*PASSAGE FOR REVIEW*.
*** Block opens ***
My favourite show after Teen Wolf. 10/10
I'm an INTJ.


----------



## Zombie Devil Duckie

It's ok... I don't watch a lot of TV to begin with, but if I'm watching and nothing else catches my interest, i'd watch it. 

3/10


ESFJ




-ZDD


----------



## Fern

ENTP - 7/10

On behalf of my friends familiar with the program, however, purely for the sake of data (yaaaay, data! Let's here it for data!) here are s'more stats.......

INTP - 9 / 10

ISTP - 9 / 10

ISFP - 6 / 10

ESFP - 2 / 10 (not my friend for long :wink

ISTJ - 5 / 10


----------



## Espiculeas

I would say 8/10. I keep wanting to watch through the entire old series but so much of it is hard to find and I want to watch it unfold in the closest order I can get, until then I am stuck with only the new stuff. Watched it until about a year or so ago, after David, watching an episode was something forced, and I no longer feel the need to keep current. Perhaps one day soon when an entire series is over I will begin again just to see what small things I am missing. Until then, the internet has other uses.


----------



## HippoHunter94

7/10

Everything pre-Tenant was much better to me. Matt Smith is okay.
*** Block closes ***
*LISTED ENTRIES*.
*** Block opens ***
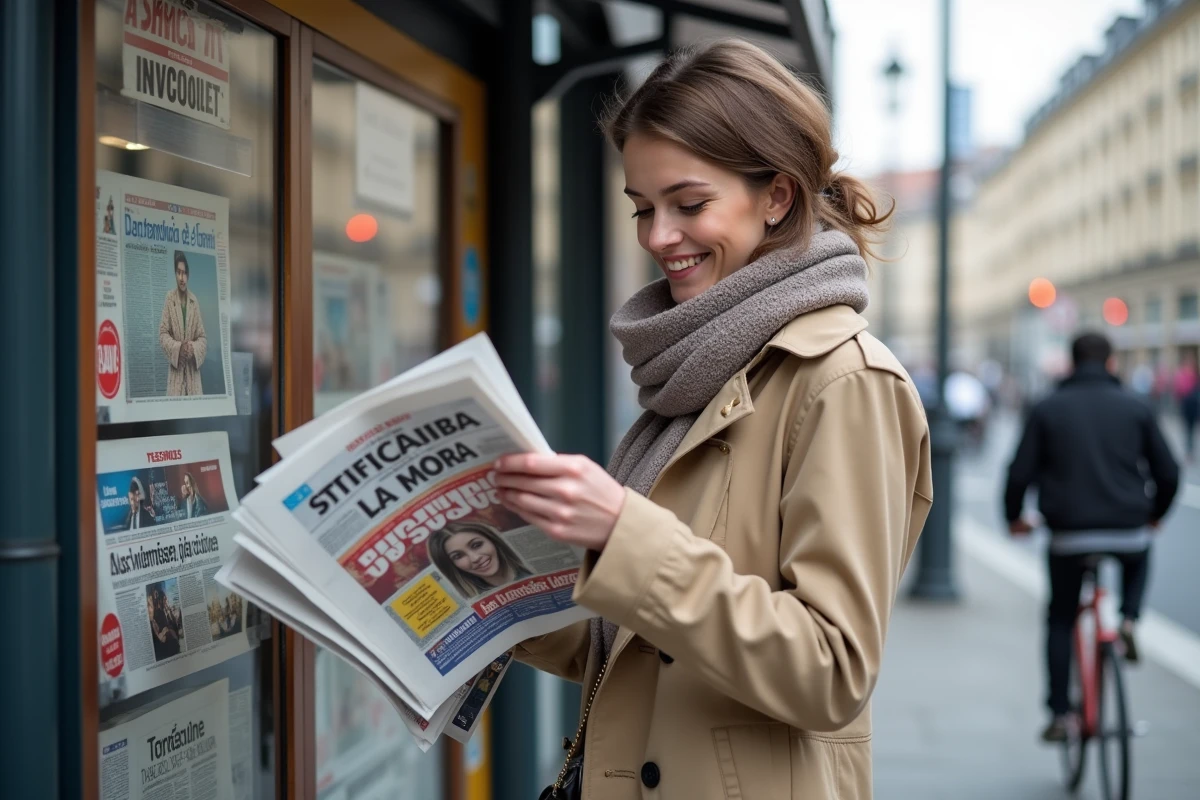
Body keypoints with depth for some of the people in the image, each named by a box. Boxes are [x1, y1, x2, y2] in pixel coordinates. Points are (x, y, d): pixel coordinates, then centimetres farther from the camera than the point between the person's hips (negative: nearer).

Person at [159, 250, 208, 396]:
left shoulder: (194, 301, 7)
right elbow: (163, 334, -2)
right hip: (175, 371, -2)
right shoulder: (169, 298, 0)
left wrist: (194, 349, -11)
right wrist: (178, 348, -17)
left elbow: (203, 337, 9)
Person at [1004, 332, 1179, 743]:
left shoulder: (1047, 409, 4)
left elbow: (1020, 472, -1)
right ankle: (1129, 620, 12)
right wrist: (1154, 514, 26)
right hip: (1128, 531, 1)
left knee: (1060, 621, 17)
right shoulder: (1137, 408, 6)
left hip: (1070, 533, -1)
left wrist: (1014, 517, 17)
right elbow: (1168, 473, 7)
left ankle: (1059, 713, 11)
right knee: (1138, 560, 37)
*** Block closes ***
*QUESTIONS ON THE MATERIAL*.
- A) According to the forum thread, what score did Fern's ESFP friend give the show?
- B) Reproduce the forum thread between "ISFP - 6 / 10" and "has other uses.", inclusive, substituting "web" for "internet".
The material shown above was drawn from a source unrelated to the forum thread.

*ANSWERS*.
- A) 2 / 10

- B)
ISFP - 6 / 10

ESFP - 2 / 10 (not my friend for long :wink

ISTJ - 5 / 10


----------



## Espiculeas

I would say 8/10. I keep wanting to watch through the entire old series but so much of it is hard to find and I want to watch it unfold in the closest order I can get, until then I am stuck with only the new stuff. Watched it until about a year or so ago, after David, watching an episode was something forced, and I no longer feel the need to keep current. Perhaps one day soon when an entire series is over I will begin again just to see what small things I am missing. Until then, the web has other uses.